TEXTO DA PÁGINA ▸
##########
Suas experiências durante seus anos de formação, especialmente a prisão de seu pai e seu período na fábrica de graxa, haviam marcado nele uma empatia palpável pelos oprimidos.
Não é meu propósito, no momento, neste artigo, de desenvolver uma tese socioeconômica a partir dos escritos de Dickens. O assunto aqui é comida e bebida. Mas dar uma ideia do cenário não será de todo mau. Quem já leu Dickens sentir-se-á em casa. Quem não o fez talvez se sinta tentado.
Voltemos ao Conto de Natal.
Ao ser guiado pelo “Espírito dos Natais Passados”, Scrooge volta no tempo e se encontra, de repente, diante de uma “sombria casa de tijolos vermelhos, com uma pequena torre com um catavento em cima e um sino dependurado. Era uma casa grande, mas parecia em ruínas”.
Neste lugar o avarento reencontra sua alegre irmã, Fanny. Ela o saúda de forma efusiva. É pura felicidade. Repentinamente, “o diretor da escola apareceu em pessoa, olhando o jovem Scrooge com uma condescendência feroz, deixando-o atordoado com seu aperto de mão. Em seguida, levou os dois até a sala mais velha e gelada que havia, onde até os mapas nas paredes e os globos celeste e terrestre, perto da janela, pareciam congelados de frio. Ali, desencavou uma garrafa de um vinho muito suave e fatias de um bolo muito pesado e ofereceu-os em pequenas porções a cada um dos jovens. Ao mesmo tempo, mandou que uma empregada franzina oferecesse um copo de “qualquer coisa” ao cocheiro, que agradeceu muito, dizendo que preferia não tomar nada”.
Sim, aos alunos, “vinho muito suave”; ao cocheiro, “qualquer coisa”. E o cocheiro, em sua dignidade, recusa o copo. Eis Charles Dickens em toda sua perspicácia e elegância no narrar.
##########
DADOS DO CONJUNTO ▸

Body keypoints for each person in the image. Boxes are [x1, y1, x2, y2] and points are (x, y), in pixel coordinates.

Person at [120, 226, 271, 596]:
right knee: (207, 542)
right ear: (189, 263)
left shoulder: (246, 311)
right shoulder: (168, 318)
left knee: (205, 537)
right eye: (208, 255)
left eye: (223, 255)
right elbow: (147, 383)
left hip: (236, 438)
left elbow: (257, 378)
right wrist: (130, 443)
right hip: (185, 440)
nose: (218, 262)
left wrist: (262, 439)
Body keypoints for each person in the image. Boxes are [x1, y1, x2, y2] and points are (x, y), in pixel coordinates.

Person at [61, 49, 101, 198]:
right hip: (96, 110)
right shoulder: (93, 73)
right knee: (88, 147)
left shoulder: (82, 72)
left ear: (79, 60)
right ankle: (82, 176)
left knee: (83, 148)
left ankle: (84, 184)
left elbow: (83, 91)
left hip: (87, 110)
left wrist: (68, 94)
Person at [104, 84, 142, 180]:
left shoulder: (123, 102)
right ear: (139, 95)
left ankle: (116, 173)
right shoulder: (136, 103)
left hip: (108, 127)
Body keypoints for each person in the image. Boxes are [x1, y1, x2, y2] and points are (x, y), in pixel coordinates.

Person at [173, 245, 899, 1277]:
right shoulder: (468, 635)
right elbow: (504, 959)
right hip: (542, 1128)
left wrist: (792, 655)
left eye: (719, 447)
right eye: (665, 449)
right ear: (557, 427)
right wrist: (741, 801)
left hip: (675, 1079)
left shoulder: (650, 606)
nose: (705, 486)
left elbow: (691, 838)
##########
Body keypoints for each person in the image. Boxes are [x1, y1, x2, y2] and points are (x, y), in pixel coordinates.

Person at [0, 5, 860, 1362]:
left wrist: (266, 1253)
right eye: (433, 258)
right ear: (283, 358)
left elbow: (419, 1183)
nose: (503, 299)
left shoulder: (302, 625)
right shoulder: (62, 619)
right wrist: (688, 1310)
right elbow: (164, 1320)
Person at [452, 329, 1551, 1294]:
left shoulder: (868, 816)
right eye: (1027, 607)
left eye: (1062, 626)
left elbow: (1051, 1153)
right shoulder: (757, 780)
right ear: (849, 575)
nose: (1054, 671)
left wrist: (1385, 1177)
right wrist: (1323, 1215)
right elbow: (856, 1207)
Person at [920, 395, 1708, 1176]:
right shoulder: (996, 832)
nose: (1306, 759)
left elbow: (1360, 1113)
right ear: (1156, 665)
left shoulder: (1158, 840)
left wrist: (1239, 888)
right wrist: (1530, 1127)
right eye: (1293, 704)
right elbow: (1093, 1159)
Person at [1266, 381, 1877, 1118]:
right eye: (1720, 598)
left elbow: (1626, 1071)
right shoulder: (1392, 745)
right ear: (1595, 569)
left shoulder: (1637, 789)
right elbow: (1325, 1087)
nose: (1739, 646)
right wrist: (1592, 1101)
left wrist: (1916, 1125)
##########
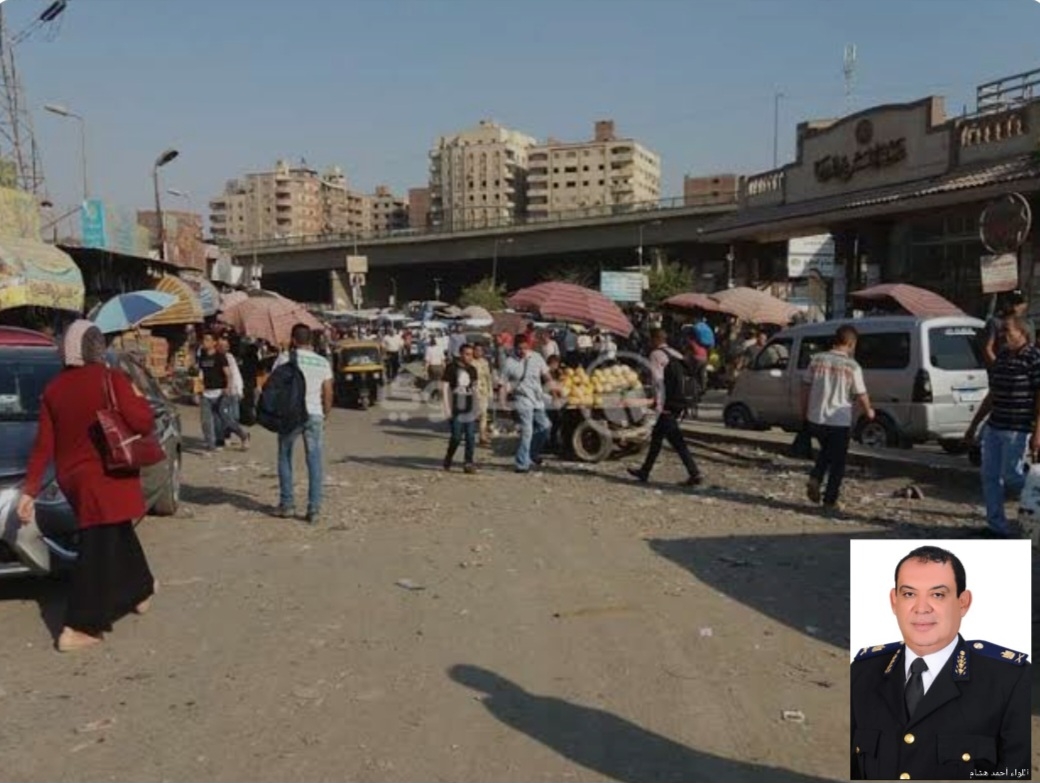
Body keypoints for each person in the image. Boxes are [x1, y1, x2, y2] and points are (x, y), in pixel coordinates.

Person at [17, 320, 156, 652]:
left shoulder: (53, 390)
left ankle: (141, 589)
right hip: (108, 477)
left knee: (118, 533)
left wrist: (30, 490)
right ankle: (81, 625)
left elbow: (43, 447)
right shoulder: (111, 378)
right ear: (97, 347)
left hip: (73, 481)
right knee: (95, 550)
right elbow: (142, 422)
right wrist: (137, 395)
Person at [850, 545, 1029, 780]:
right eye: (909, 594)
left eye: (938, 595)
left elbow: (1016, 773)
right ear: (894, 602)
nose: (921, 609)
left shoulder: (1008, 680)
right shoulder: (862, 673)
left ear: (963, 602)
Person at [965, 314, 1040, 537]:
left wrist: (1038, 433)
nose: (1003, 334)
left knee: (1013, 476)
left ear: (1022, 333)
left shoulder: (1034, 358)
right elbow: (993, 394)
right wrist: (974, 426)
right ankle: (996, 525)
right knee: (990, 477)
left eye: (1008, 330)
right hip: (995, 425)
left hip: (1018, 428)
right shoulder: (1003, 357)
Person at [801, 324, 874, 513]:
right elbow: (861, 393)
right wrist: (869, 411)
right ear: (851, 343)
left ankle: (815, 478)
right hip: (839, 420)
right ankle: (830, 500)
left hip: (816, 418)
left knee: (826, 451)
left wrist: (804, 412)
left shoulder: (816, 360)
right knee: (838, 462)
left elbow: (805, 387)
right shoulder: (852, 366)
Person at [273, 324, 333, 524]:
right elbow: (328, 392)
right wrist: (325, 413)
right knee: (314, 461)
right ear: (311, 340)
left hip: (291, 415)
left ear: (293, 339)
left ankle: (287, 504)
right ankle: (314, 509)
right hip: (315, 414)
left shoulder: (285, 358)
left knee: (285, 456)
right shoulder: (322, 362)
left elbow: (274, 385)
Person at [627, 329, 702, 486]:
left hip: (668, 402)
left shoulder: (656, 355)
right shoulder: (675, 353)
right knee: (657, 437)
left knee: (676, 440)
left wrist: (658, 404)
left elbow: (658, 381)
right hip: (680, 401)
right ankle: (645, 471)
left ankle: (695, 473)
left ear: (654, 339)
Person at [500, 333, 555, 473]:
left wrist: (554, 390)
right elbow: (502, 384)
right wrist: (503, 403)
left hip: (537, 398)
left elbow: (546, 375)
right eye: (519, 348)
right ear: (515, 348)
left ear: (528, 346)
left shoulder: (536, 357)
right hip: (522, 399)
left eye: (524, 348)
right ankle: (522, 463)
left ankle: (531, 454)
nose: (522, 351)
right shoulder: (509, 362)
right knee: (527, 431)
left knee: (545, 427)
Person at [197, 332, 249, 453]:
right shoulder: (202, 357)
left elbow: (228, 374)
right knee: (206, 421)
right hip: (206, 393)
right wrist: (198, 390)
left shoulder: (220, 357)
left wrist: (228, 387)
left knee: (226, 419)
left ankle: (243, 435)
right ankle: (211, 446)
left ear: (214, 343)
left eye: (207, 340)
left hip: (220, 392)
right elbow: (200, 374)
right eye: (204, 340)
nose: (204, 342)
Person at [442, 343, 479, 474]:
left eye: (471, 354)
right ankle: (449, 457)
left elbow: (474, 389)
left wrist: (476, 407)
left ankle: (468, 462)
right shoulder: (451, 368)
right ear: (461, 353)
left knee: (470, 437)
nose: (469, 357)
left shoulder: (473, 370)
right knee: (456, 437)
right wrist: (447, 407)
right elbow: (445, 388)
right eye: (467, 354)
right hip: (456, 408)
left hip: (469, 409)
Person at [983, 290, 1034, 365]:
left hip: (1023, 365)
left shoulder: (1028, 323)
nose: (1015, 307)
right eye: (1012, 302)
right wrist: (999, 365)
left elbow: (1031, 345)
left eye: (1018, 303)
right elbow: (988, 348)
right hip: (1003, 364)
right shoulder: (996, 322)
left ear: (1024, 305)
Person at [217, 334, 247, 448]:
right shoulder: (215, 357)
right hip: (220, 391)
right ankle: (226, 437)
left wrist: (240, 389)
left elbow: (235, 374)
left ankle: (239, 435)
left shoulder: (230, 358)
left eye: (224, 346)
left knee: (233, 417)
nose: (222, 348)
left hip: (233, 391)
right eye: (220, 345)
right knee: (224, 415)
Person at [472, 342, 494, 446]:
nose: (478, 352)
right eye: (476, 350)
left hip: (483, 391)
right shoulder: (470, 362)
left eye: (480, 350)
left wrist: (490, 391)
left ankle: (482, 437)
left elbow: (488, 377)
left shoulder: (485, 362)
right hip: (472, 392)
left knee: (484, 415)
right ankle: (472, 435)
##########
PERGUNTAS A RESPONDER ▸
• 1. Quais são as comidas e bebidas que o diretor da escola manda servir na cena descrita no texto sobre Dickens?
• 2. No texto sobre Dickens, como é a casa diante da qual Scrooge se encontra ao ser guiado pelo Espírito dos Natais Passados?
• 3. Dê sequência ao texto sobre Dickens a partir do ponto em que ele termina.

RESPOSTAS EM ORDEM ▸
• 1.
- Uma garrafa de um vinho muito suave
- Fatias de um bolo muito pesado
- Um copo de "qualquer coisa" oferecido ao cocheiro

• 2. É uma sombria casa de tijolos vermelhos, grande, com uma pequena torre com um catavento em cima e um sino dependurado, mas que parecia em ruínas.

• 3.
Ainda em “Um Conto de Natal”, mais adiante, lemos (diria quase assistimos, quase vemos, dados os detalhes, a riqueza da descrição) o trecho em que é descrito o encontro de Scrooge com o imenso “Espírito do Natal”. O avarento havia ouvido um chamado. Seguindo a voz, chegou ao próprio quarto: “Era seu próprio quarto, não havia a menor dúvida, mas tinha sofrido uma transformação surpreendente. As paredes e o teto estavam tão cobertos de vegetação que mais parecia um bosque, com frutinhas coloridas brilhando por toda parte. As folhas verdes do azevinho e da hera refletiam a luz, como se fossem cacos de espelho espalhados por todos os lados. Um fogo potente ardia na lareira, tão forte como jamais aquela triste construção de pedra havia visto, nem na época de Scrooge nem na de Marley, ou em inverno algum do passado. Empilhados no chão, na forma de um trono, havia perus, gansos, caças, aves, pernis, grandes pedaços de carne, leitões, longas tripas de linguiça, pastelões de carne, pudins de ameixa, barris de ostras, castanhas assadas, maçãs vermelhas, laranjas suculentas, peras apetitosas, imensas tortas natalinas e vaporosas poncheiras que perfumavam a peça com um cheiro delicioso”.
O que Dickens nos oferece nesta curta passagem? Um qualificadíssimo rol de itens comestíveis. Atentemo-nos: são comidas da época. Era o que se comia, desde que se tivesse condições materiais para tanto.
Vou citar o vinho. Porém, antes é preciso fazer jus ao paladar etílico de Dickens. Sua bebida preferida era o Gin Punch. E ele elaborou sua própria receita. Gostava muito mesmo. Em cartas, chegou a firmar que tomaria desta mesma bebida durante noventa anos.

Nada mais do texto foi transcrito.